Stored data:
/---

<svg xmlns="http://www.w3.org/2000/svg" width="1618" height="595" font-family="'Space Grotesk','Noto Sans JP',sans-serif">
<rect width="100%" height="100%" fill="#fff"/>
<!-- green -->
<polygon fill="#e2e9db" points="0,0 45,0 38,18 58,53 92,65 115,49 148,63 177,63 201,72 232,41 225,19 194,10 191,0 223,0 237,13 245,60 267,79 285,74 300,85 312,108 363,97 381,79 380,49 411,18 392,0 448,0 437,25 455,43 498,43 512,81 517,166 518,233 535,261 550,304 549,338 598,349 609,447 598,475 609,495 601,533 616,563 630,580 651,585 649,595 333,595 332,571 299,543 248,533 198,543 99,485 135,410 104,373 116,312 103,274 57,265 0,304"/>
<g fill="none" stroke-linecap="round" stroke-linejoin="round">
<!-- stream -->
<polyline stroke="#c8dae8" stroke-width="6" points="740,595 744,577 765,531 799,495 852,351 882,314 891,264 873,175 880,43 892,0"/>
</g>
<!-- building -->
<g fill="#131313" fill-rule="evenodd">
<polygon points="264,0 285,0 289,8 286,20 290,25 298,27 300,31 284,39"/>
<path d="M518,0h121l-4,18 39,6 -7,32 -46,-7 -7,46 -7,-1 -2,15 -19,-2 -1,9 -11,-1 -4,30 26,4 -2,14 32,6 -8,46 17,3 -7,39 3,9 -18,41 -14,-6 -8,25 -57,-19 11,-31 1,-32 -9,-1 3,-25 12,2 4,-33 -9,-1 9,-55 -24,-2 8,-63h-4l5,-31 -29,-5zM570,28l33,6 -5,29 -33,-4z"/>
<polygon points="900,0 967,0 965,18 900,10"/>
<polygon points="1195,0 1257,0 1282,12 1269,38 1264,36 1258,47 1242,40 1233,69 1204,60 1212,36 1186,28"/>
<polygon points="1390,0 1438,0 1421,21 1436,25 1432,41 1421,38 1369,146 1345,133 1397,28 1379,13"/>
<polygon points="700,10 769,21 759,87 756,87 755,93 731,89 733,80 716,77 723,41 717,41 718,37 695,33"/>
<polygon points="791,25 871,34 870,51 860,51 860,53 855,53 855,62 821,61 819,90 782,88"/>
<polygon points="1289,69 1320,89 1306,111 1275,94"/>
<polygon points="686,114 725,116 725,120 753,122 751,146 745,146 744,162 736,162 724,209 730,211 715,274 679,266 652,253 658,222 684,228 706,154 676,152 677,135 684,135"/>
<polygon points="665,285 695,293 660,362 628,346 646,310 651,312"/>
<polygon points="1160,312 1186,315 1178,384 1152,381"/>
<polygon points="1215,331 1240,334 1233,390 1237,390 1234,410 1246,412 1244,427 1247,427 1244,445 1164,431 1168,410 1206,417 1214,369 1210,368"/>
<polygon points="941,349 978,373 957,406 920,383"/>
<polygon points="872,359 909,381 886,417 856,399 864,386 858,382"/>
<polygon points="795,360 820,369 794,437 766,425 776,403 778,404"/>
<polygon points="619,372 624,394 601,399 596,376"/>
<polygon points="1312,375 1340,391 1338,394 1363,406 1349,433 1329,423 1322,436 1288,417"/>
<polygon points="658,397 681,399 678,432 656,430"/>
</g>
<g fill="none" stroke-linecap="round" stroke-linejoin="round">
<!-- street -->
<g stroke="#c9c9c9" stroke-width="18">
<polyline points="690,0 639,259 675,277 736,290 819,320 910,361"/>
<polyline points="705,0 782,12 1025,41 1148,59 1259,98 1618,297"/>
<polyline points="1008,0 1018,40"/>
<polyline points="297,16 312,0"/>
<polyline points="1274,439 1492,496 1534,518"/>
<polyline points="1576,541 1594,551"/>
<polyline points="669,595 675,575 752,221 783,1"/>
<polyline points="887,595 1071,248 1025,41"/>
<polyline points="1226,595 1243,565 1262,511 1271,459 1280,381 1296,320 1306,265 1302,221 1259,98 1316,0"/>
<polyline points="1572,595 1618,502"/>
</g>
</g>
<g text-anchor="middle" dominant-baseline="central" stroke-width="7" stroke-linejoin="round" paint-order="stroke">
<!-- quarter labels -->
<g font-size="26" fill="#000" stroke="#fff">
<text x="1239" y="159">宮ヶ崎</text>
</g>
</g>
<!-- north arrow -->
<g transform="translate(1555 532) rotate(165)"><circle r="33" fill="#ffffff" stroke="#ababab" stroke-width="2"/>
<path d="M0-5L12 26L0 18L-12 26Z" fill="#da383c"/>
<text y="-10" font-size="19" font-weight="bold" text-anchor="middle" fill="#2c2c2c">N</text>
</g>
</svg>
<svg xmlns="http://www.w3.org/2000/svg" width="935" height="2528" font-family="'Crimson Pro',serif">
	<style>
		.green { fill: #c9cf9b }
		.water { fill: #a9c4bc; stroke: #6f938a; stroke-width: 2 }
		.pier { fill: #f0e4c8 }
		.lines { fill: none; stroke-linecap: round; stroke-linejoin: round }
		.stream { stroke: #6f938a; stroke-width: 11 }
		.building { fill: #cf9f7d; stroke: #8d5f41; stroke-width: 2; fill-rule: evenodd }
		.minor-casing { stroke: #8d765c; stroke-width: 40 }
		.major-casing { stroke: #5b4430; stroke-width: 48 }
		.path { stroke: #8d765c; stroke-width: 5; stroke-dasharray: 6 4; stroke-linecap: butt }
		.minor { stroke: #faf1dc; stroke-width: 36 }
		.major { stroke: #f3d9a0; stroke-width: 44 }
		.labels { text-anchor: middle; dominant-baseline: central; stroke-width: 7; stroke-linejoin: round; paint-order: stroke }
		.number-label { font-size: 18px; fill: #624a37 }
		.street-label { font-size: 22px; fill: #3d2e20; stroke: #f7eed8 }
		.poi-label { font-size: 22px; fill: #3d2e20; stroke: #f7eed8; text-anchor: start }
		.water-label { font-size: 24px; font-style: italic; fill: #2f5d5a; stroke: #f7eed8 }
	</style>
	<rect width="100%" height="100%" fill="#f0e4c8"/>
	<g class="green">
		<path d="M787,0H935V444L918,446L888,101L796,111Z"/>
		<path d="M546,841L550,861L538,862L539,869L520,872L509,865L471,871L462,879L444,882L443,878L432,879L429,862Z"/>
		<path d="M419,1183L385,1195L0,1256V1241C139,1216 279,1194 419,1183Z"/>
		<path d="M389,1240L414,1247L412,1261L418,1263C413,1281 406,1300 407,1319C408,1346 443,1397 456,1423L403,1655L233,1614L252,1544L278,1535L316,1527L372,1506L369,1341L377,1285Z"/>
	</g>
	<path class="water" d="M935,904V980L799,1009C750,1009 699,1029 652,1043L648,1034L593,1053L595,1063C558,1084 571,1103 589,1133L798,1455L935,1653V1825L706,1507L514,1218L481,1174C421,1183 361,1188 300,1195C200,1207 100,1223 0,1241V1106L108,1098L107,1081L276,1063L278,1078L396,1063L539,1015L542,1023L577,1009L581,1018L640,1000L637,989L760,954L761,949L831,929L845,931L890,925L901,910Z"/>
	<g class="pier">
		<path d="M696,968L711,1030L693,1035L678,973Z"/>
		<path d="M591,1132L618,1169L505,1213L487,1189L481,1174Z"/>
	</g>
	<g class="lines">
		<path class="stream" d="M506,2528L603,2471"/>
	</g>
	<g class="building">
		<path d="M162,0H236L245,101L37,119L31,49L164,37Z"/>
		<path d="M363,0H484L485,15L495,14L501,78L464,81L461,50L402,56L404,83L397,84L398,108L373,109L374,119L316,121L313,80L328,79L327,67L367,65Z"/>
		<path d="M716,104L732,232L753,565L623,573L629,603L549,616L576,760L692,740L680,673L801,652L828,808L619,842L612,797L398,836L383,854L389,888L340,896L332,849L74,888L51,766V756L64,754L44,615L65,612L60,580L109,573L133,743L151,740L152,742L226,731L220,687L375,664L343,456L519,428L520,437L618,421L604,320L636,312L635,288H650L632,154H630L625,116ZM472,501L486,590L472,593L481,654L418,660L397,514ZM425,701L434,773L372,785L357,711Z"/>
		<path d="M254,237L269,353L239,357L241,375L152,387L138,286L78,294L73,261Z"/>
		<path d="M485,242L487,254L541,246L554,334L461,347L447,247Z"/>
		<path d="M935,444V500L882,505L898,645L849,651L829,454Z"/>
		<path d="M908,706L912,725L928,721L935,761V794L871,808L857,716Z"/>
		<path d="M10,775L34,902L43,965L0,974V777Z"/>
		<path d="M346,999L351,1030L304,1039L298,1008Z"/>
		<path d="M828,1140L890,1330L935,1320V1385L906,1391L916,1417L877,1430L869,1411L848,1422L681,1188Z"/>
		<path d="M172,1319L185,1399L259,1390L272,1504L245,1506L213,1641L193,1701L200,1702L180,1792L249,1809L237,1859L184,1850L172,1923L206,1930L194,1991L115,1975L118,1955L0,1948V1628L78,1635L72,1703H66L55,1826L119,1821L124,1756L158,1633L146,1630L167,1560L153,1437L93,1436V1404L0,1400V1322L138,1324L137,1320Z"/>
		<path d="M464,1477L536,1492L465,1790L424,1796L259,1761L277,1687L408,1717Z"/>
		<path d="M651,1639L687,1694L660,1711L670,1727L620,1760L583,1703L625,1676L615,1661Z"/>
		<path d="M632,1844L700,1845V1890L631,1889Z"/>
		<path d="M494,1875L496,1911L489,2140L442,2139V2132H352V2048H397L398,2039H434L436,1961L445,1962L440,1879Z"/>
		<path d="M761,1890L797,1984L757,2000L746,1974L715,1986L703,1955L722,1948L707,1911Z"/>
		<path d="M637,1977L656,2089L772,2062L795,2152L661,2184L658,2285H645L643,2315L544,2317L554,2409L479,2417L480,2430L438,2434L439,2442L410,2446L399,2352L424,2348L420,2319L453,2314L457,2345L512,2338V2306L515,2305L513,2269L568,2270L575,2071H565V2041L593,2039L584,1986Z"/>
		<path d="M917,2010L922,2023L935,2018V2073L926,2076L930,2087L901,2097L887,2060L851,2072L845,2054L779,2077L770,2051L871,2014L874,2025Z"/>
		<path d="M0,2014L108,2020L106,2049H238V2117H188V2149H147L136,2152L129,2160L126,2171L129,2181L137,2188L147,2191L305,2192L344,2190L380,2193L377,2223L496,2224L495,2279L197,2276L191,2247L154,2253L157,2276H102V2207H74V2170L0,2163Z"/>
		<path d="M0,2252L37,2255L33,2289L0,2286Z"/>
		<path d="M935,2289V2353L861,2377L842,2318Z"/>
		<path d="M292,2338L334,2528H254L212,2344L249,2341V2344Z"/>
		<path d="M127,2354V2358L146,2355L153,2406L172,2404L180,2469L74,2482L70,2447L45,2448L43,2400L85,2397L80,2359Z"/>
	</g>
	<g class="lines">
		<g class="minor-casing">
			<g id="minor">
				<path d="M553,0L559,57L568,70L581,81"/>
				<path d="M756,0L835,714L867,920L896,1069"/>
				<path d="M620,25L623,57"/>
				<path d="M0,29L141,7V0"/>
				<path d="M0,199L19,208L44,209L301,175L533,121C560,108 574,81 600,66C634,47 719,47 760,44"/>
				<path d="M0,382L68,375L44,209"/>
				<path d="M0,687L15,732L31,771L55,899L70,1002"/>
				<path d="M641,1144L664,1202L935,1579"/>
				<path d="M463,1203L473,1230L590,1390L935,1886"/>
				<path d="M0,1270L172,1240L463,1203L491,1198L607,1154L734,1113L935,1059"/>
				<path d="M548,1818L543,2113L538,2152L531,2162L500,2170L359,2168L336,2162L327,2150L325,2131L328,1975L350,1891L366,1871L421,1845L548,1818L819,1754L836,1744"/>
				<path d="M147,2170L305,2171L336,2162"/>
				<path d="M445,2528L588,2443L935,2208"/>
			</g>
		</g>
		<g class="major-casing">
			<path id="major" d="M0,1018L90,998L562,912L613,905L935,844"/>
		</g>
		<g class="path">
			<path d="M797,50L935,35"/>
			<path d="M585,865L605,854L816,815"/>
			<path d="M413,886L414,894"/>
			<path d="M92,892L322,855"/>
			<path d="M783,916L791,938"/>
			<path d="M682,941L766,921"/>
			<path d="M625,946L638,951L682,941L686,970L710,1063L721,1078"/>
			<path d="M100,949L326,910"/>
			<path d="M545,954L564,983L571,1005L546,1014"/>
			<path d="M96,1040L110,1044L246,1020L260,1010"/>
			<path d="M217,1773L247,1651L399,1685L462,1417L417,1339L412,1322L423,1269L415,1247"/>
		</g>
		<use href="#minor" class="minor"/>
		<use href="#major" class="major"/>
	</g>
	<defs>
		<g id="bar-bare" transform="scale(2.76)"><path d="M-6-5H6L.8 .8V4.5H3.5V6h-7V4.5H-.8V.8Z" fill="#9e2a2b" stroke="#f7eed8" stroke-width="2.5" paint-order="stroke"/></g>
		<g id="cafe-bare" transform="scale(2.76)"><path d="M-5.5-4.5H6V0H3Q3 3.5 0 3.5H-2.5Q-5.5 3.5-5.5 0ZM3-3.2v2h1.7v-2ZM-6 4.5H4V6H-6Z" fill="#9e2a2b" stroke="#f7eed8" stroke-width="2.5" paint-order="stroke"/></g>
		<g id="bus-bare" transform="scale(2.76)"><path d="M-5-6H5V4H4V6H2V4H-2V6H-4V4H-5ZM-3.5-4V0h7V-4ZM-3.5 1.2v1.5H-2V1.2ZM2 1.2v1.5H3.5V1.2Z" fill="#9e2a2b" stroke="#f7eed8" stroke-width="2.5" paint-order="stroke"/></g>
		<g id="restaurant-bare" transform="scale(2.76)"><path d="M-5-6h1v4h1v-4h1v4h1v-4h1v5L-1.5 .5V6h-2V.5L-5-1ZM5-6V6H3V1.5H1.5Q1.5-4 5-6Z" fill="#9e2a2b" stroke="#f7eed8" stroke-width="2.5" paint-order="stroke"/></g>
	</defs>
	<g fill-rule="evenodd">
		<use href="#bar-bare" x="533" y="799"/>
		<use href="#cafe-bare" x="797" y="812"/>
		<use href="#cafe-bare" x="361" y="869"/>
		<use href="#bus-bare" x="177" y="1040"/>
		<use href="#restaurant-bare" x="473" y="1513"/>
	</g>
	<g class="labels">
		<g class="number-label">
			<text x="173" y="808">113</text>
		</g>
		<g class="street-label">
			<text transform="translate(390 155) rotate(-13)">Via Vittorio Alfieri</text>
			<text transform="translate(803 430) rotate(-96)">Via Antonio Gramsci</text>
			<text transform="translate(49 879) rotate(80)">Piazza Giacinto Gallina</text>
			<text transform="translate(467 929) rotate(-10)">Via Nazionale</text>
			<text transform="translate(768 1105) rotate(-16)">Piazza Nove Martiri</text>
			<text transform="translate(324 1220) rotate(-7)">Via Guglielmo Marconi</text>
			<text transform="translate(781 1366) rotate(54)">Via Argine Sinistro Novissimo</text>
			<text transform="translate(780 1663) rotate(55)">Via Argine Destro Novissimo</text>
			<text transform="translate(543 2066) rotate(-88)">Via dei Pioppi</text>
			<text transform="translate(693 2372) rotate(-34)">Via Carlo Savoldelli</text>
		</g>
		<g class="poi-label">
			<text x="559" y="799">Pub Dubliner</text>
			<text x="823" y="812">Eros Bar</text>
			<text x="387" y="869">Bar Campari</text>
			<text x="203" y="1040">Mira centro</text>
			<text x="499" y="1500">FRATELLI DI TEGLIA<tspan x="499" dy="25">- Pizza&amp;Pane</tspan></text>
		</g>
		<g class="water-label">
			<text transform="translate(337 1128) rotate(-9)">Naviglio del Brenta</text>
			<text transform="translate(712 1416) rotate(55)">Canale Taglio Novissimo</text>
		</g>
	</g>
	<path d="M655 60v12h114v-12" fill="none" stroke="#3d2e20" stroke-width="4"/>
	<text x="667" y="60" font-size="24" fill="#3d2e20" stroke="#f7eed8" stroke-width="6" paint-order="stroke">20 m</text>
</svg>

\---

▶ _Assigned task_:
Of the records above, copy each line that includes "linecap".

▶ _Output of the exercise_:
<g fill="none" stroke-linecap="round" stroke-linejoin="round">
<g fill="none" stroke-linecap="round" stroke-linejoin="round">
		.lines { fill: none; stroke-linecap: round; stroke-linejoin: round }
		.path { stroke: #8d765c; stroke-width: 5; stroke-dasharray: 6 4; stroke-linecap: butt }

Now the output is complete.